Sir Amyas Morse, head of the independent parliamentary body, said: “There are signs that forces are already experiencing financial strain and struggling to deliver effective services to the public.
“If the Home Office does not understand what is going on it will not be able to direct resources to where they are needed, with the risk that the situation could get worse.”
Meg Hillier, chairman of the Commons Committee of Public Accounts, added: “The Government does not seem to understand the impact of this on local policing.

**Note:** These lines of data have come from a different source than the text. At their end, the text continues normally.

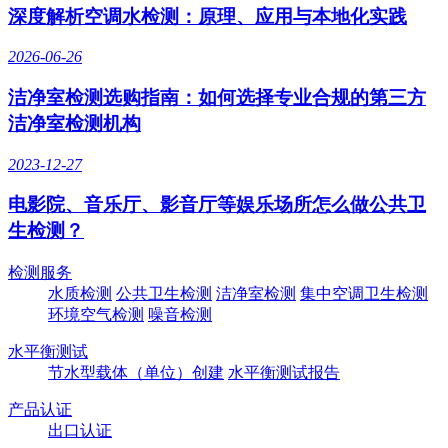
深度解析空调水检测：原理、应用与本地化实践
2026-06-26
洁净室检测选购指南：如何选择专业合规的第三方
洁净室检测机构
2023-12-27
电影院、音乐厅、影音厅等娱乐场所怎么做公共卫
生检测？
检测服务
水质检测
公共卫生检测
洁净室检测
集中空调卫生检测
环境空气检测
噪音检测
水平衡测试
节水型载体（单位）创建
水平衡测试报告
产品认证
出口认证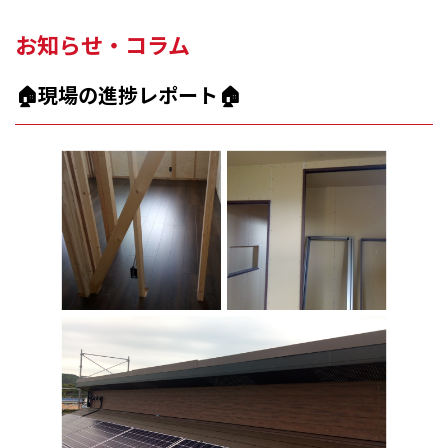
お知らせ・コラム
🏠現場の進捗レポート🏠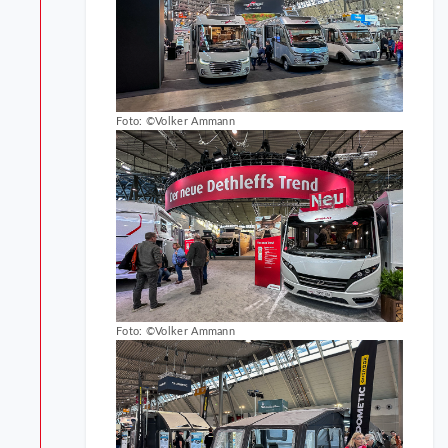
Foto: ©Volker Ammann
Foto: ©Volker Ammann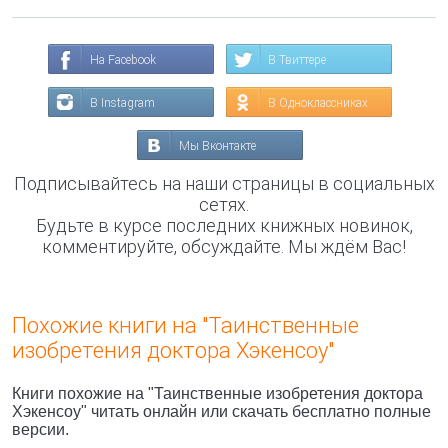
На Facebook
В Твиттере
В Instagram
В Одноклассниках
Мы Вконтакте
Подписывайтесь на наши страницы в социальных
сетях.
Будьте в курсе последних книжных новинок,
комментируйте, обсуждайте. Мы ждём Вас!
Похожие книги на "Таинственные
изобретения доктора Хэкенсоу"
Книги похожие на "Таинственные изобретения доктора
Хэкенсоу" читать онлайн или скачать бесплатно полные
версии.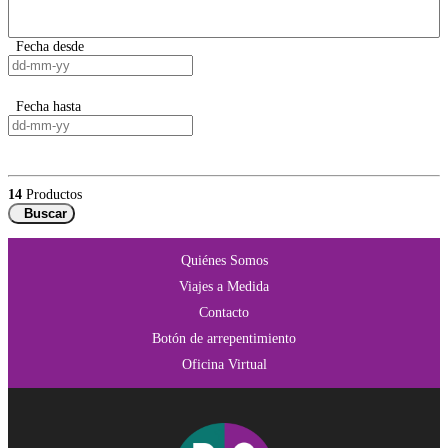
Fecha desde
Fecha hasta
14
Productos
Buscar
Quiénes Somos
Viajes a Medida
Contacto
Botón de arrepentimiento
Oficina Virtual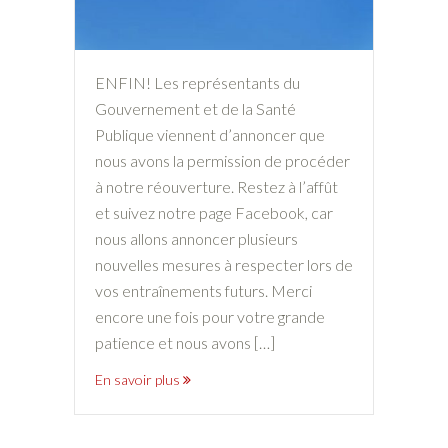
ENFIN! Les représentants du
Gouvernement et de la Santé
Publique viennent d’annoncer que
nous avons la permission de procéder
à notre réouverture. Restez à l’affût
et suivez notre page Facebook, car
nous allons annoncer plusieurs
nouvelles mesures à respecter lors de
vos entraînements futurs. Merci
encore une fois pour votre grande
patience et nous avons […]
En savoir plus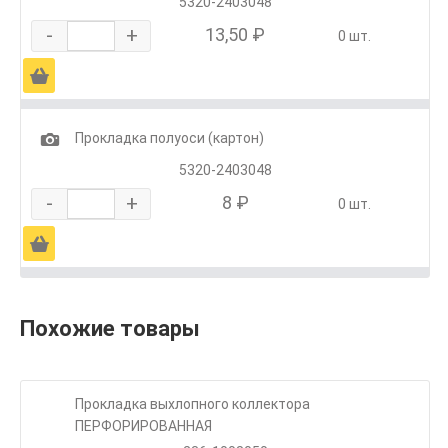
5320-2403048
-
+
13,50 ₽
0 шт.
Ä
1
Прокладка полуоси (картон)
5320-2403048
-
+
8 ₽
0 шт.
Ä
Похожие товары
Прокладка выхлопного коллектора
ПЕРФОРИРОВАННАЯ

The Home Office needs to get a grip on police funding to make sure it is not only sustainable, but also that funding is getting to where it is most needed.”
The Times notes that recently released “figures showed that hundreds of thousands of domestic burglaries, vehicle thefts and shoplifting cases are closed without a suspect being identified”. An internal Home Office report in November “concluded that the police were facing increased pressure in meeting demand for their services, fuelled partially by the terrorist threat and a rise in sexual offences, which are more costly to investigate”, the newspaper adds.
Responding to the NAO report, a Home Office spokesperson said: “Our decision to empower locally accountable police and crime commissioners to make decisions using their local expertise does not mean we do not understand the demands on forces.
“The report does not recognise the strengths of PCCs and chief constables leading on day-to-day policing matters, including on financial sustainability.”